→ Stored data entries
▬▬▬▬▬▬

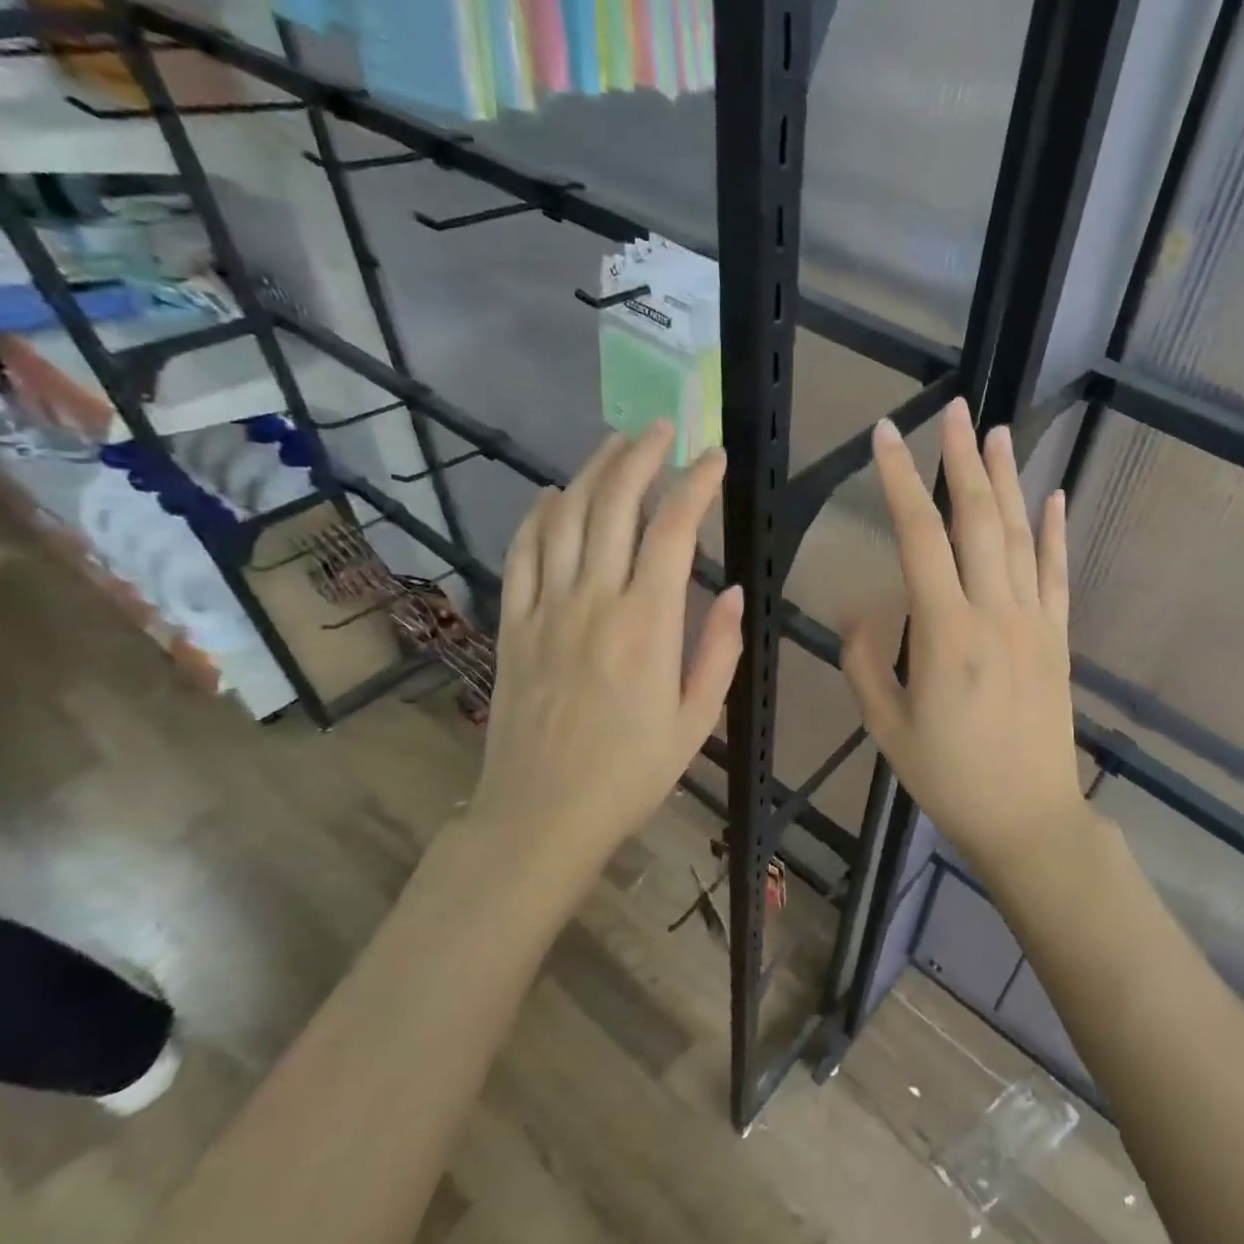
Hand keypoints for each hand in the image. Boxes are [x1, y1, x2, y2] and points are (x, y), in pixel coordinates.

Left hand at [468, 422, 742, 876]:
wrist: (542, 814)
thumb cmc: (631, 773)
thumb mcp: (697, 721)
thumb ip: (717, 650)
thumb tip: (730, 592)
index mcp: (648, 625)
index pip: (673, 531)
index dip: (695, 484)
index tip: (712, 457)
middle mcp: (594, 601)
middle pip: (613, 505)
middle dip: (640, 457)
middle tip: (661, 429)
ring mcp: (546, 609)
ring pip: (564, 518)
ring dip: (590, 472)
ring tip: (614, 443)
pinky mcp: (513, 624)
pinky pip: (521, 554)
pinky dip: (536, 516)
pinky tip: (550, 494)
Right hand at [842, 397, 1090, 882]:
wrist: (1028, 818)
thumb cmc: (949, 777)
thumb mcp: (886, 726)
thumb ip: (865, 661)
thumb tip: (863, 608)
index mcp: (945, 633)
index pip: (919, 537)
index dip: (901, 480)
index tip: (886, 435)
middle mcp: (994, 613)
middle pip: (978, 520)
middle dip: (963, 460)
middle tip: (954, 411)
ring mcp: (1033, 622)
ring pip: (1020, 536)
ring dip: (1008, 480)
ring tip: (998, 432)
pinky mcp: (1058, 638)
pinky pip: (1058, 575)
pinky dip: (1056, 532)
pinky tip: (1055, 496)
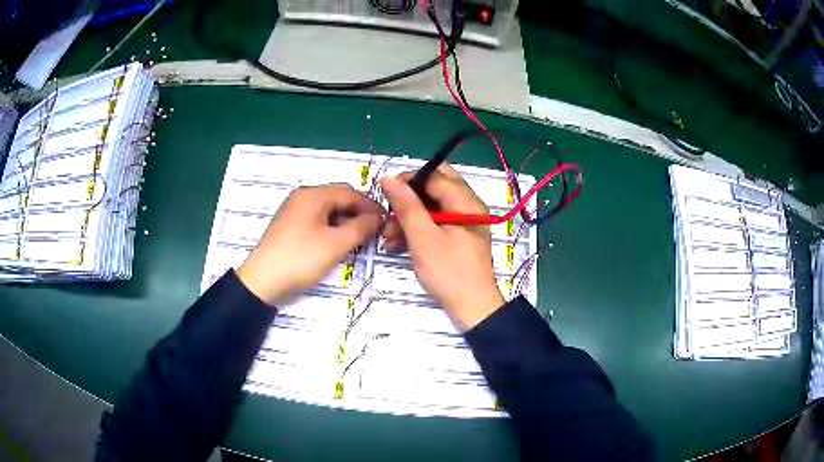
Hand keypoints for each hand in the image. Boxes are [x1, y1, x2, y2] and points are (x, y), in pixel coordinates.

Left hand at [237, 183, 384, 305]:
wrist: (263, 281)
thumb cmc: (301, 258)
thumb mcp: (336, 244)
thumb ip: (361, 227)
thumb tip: (377, 217)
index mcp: (313, 195)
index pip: (350, 192)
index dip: (371, 206)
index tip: (387, 221)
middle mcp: (303, 197)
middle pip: (338, 198)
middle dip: (358, 212)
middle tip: (375, 231)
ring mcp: (294, 211)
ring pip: (328, 210)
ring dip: (346, 221)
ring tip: (360, 238)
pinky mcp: (290, 226)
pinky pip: (317, 219)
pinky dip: (332, 227)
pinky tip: (339, 242)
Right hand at [381, 165, 504, 330]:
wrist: (472, 308)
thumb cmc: (449, 273)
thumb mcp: (423, 238)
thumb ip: (407, 206)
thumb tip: (388, 177)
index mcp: (466, 202)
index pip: (435, 175)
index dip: (408, 180)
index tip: (385, 192)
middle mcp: (467, 207)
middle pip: (433, 189)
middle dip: (407, 200)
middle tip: (389, 213)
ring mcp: (463, 223)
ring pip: (431, 207)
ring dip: (408, 218)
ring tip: (387, 237)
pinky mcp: (457, 238)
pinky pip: (434, 224)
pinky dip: (416, 230)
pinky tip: (397, 244)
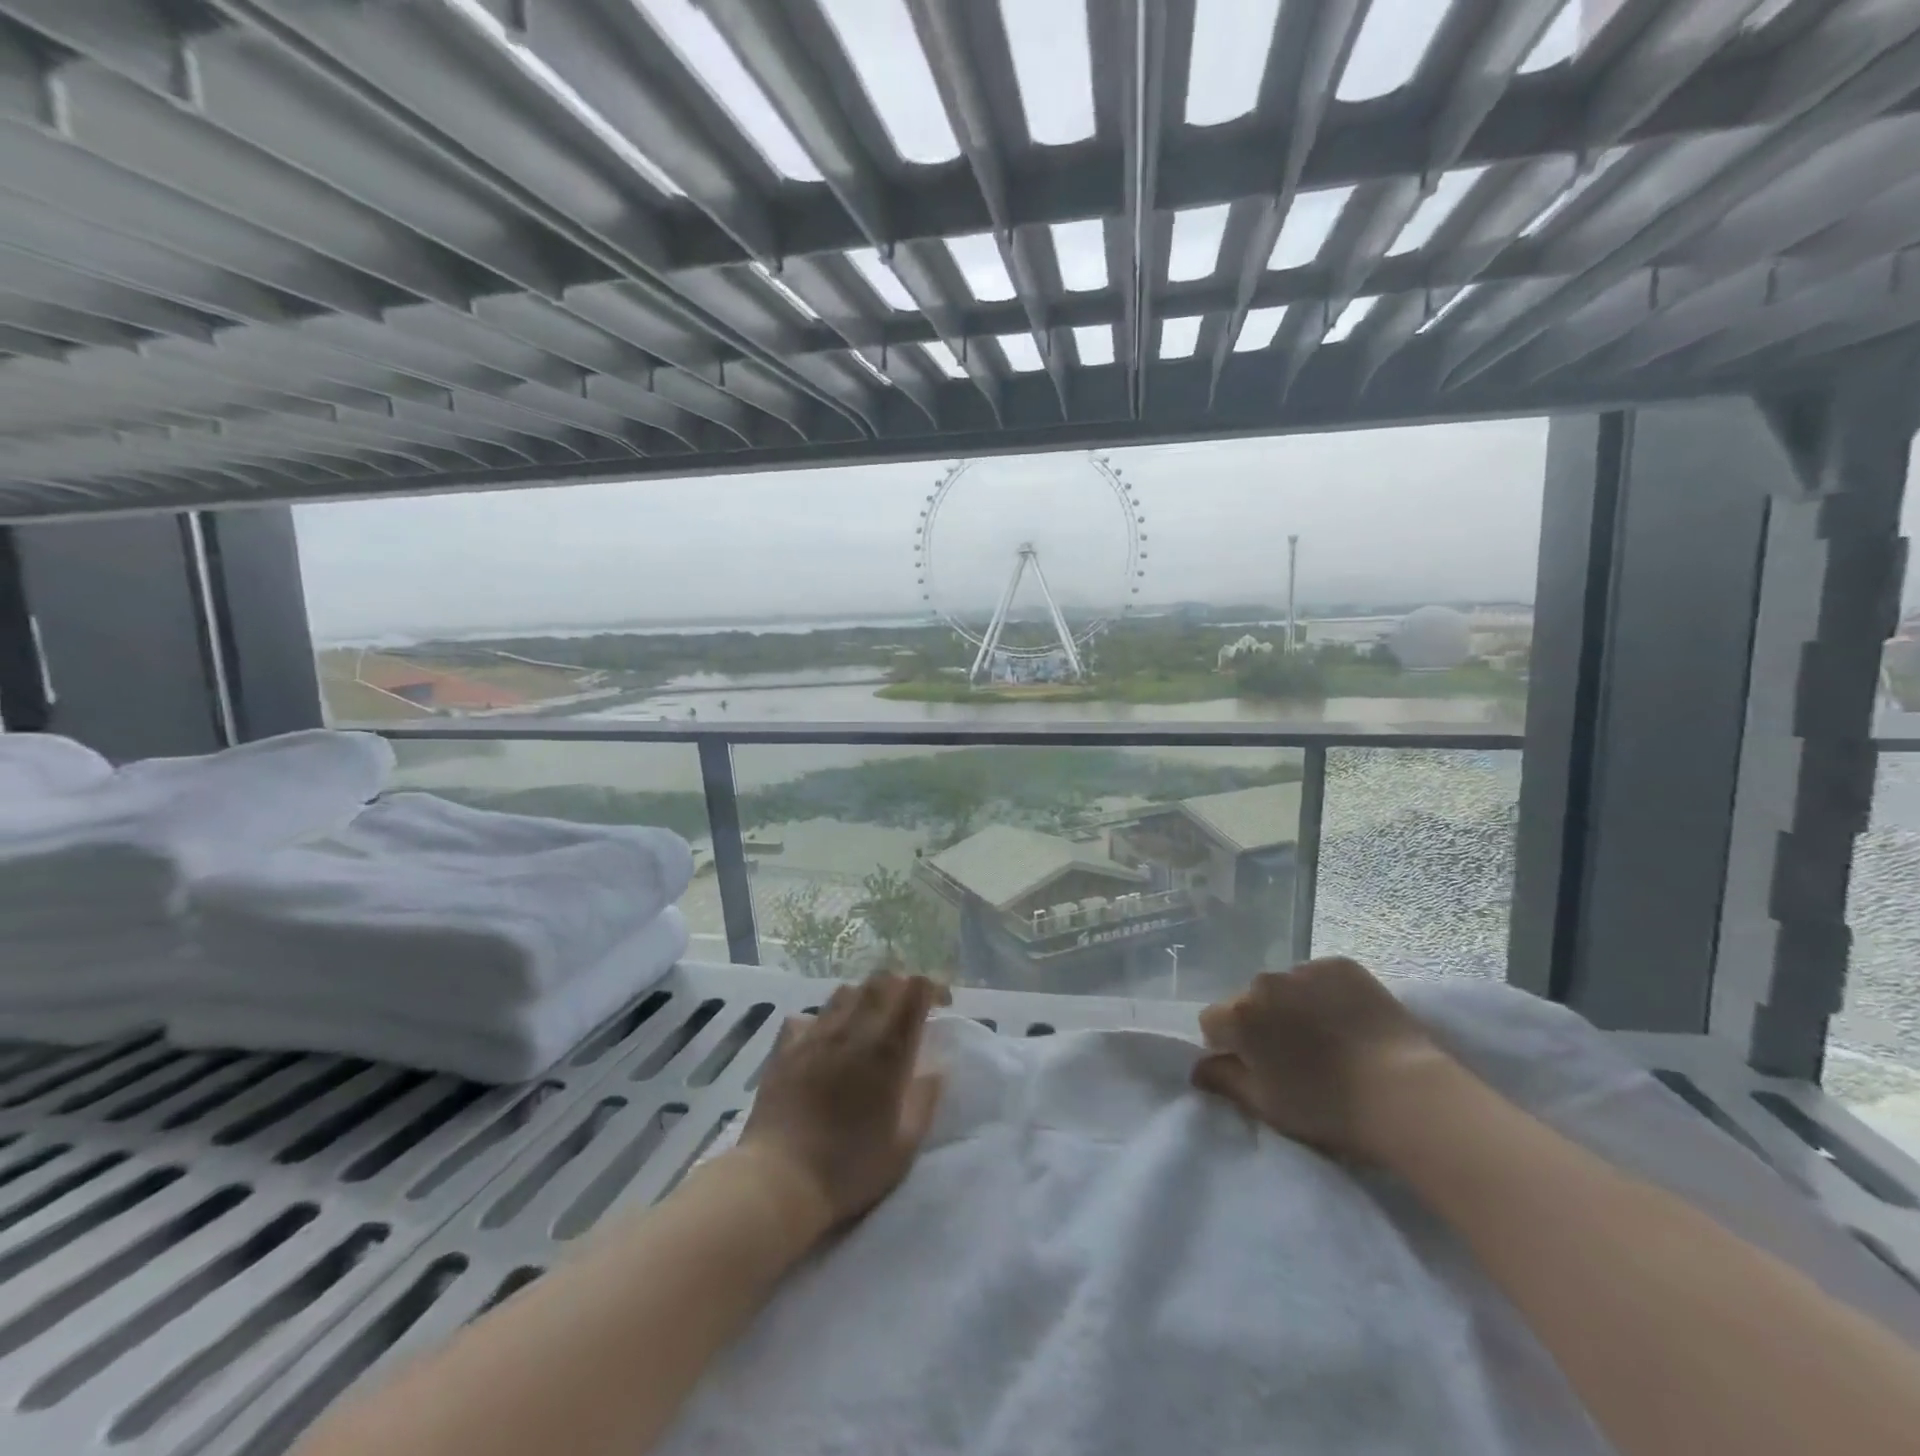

▬▬▬▬▬▬

→ About this exercise
When you copy the data, keep every line exact and leave out each picture.

→ Written answer
Hand keypoints for each hand in the image. Boxes are [x1, y1, x2, y2] and points are (x, y), in pixel coordinates.

Left hand at [468, 422, 742, 876]:
wrist: (542, 814)
thumb cmc: (631, 773)
thumb mcp: (697, 721)
thumb ip: (717, 650)
thumb tip: (730, 592)
index mcp: (648, 625)
index pip: (673, 531)
index dip: (695, 484)
index tip: (712, 457)
middle mcp: (594, 601)
middle pip: (613, 505)
middle dip: (640, 457)
middle tip: (661, 429)
ring mcp: (546, 609)
ring pip: (564, 518)
ring dip: (590, 472)
ring tip: (614, 443)
pinky mcp: (513, 624)
pinky pip: (521, 554)
pinky dip: (536, 516)
pinky tip: (550, 494)
Right hand at [842, 397, 1090, 882]:
wrist: (1028, 818)
thumb cmc: (949, 777)
thumb mcp: (886, 726)
thumb ip: (865, 661)
thumb tip: (863, 608)
index mcp: (945, 633)
index pip: (919, 537)
index dip: (901, 480)
index tip: (886, 435)
middle mcp: (994, 613)
middle pip: (978, 520)
middle dip: (963, 460)
middle tip: (954, 411)
ring mcp: (1033, 622)
ring pip: (1020, 536)
ring dip: (1008, 480)
ring tip: (998, 432)
pinky mcp: (1058, 638)
pinky pip: (1058, 575)
pinky dip: (1056, 532)
pinky tip: (1055, 496)
Hand keypoints for each hand in the image. Boxes are [x1, y1, x2, y2] and points are (x, y), in pixel coordinates.

Left hand at [237, 183, 384, 305]:
wrist: (263, 281)
thumb cmc: (301, 258)
thumb mcp: (336, 244)
thumb ip: (361, 227)
thumb tip: (377, 217)
index mcp: (313, 195)
index pip: (350, 192)
index dip: (371, 206)
index tip: (387, 221)
middle mcp: (303, 197)
middle pip: (338, 198)
middle dip: (358, 212)
middle tip: (375, 231)
ring mcp: (294, 211)
ring pip: (328, 210)
ring dip: (346, 221)
ring tip: (360, 238)
pinky mcp: (290, 226)
pinky pip: (317, 219)
pinky dip: (332, 227)
pinky tip: (339, 242)
Right hand at [381, 165, 504, 330]:
wrist: (472, 308)
thumb cmc: (449, 273)
thumb mcp: (423, 238)
thumb ip: (407, 206)
thumb tip: (388, 177)
index mcp: (466, 202)
index pip: (435, 175)
index dip: (408, 180)
index tip: (385, 192)
middle mcp: (467, 207)
middle pip: (433, 189)
middle dip: (407, 200)
middle tip: (389, 213)
ring mcp: (463, 223)
ring pip: (431, 207)
ring dip: (408, 218)
ring tip: (387, 237)
pinky mcp: (457, 238)
pinky pip: (434, 224)
pinky dip: (416, 230)
pinky tip: (397, 244)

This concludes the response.